# Need help! Plow draining voltage



## Goduti Waste (Nov 17, 2016)

Need some help I'm at a dead end. I been dealing with this problem for years and decided to try fixing it before it snows this season. I have a 2004 Chevy s10 Blazer with 6.5 fisher mm1 on it. Everytime I move the plow it would dim the lights and drop volts to under 12 and if you going full right to left or opposite it would slow itself down and almost stall and drop in the 9-10 on the gauge. Plow ground and power are coming right off my battery terminals. Since last year I just did some upgrades....

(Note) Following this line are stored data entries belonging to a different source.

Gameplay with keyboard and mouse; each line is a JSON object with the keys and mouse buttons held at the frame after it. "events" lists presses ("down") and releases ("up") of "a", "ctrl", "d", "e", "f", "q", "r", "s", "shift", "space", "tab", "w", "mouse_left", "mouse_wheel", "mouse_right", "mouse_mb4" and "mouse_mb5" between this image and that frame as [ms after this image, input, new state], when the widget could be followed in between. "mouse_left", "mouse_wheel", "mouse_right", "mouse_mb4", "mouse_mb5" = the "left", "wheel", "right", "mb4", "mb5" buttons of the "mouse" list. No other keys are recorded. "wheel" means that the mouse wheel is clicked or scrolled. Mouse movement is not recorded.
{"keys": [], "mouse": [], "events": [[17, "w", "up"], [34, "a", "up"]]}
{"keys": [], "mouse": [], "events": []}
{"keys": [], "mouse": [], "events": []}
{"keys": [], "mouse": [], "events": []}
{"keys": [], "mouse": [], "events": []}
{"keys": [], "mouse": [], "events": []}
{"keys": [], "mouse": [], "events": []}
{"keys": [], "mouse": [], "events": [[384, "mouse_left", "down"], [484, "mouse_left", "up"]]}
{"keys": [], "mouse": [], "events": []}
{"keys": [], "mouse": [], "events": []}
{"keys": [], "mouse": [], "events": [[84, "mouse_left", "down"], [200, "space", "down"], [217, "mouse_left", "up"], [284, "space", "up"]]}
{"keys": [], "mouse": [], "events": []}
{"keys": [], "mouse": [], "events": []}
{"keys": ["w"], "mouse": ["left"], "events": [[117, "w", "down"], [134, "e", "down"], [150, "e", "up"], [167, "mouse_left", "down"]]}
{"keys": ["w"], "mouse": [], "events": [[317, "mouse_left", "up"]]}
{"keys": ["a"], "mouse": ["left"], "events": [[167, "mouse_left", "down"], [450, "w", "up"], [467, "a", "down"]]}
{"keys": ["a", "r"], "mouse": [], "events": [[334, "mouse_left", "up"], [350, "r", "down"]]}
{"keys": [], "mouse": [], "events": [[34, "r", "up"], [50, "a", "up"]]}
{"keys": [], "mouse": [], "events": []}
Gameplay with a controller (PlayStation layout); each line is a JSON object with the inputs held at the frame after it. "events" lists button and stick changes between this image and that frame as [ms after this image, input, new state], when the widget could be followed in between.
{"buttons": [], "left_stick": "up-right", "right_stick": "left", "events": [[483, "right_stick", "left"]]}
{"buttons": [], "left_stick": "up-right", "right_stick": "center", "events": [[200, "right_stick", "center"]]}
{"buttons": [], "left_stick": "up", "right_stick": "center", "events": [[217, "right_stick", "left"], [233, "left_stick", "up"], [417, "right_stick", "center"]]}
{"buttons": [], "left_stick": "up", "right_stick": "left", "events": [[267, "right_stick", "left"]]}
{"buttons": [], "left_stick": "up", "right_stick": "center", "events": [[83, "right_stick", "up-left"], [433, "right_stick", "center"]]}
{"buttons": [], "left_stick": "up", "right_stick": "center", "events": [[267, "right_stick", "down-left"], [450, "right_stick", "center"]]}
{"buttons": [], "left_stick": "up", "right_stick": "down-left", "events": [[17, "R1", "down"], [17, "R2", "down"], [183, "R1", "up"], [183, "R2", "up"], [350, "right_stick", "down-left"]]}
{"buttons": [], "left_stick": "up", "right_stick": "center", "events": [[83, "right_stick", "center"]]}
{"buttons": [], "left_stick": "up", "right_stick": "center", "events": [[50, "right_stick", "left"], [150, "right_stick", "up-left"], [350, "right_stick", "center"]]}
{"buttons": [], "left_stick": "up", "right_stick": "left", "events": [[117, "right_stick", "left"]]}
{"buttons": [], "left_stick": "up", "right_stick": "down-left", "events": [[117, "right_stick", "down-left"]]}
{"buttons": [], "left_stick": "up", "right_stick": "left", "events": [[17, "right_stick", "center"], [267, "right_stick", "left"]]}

-Tested battery before upgrades and it held 14 volts on the meter . It is a 620cc. 
-I just upgrade stock 75-85amp alt to the 6.0L Silverado 135 amp I believe it list at. 
-Also just upgraded my power to alt and both frame and block grounds to 0/1 g wire (big 3 upgrade its called on some forums)

So I hooked the plow up. Truck has 14.75 volts cold idle and around 14.4 warm idle. Go up, left or right on the plow and the battery drops to 11's on volt meter . At the pump motor going up or left or right the volts drop to 10's on the meter. Does the same with the wires and bigger alt as it did stock. What is the issue I don't see any changes from either upgrade. I have even put jumpers on to another truck To act as a second battery and didn't help. 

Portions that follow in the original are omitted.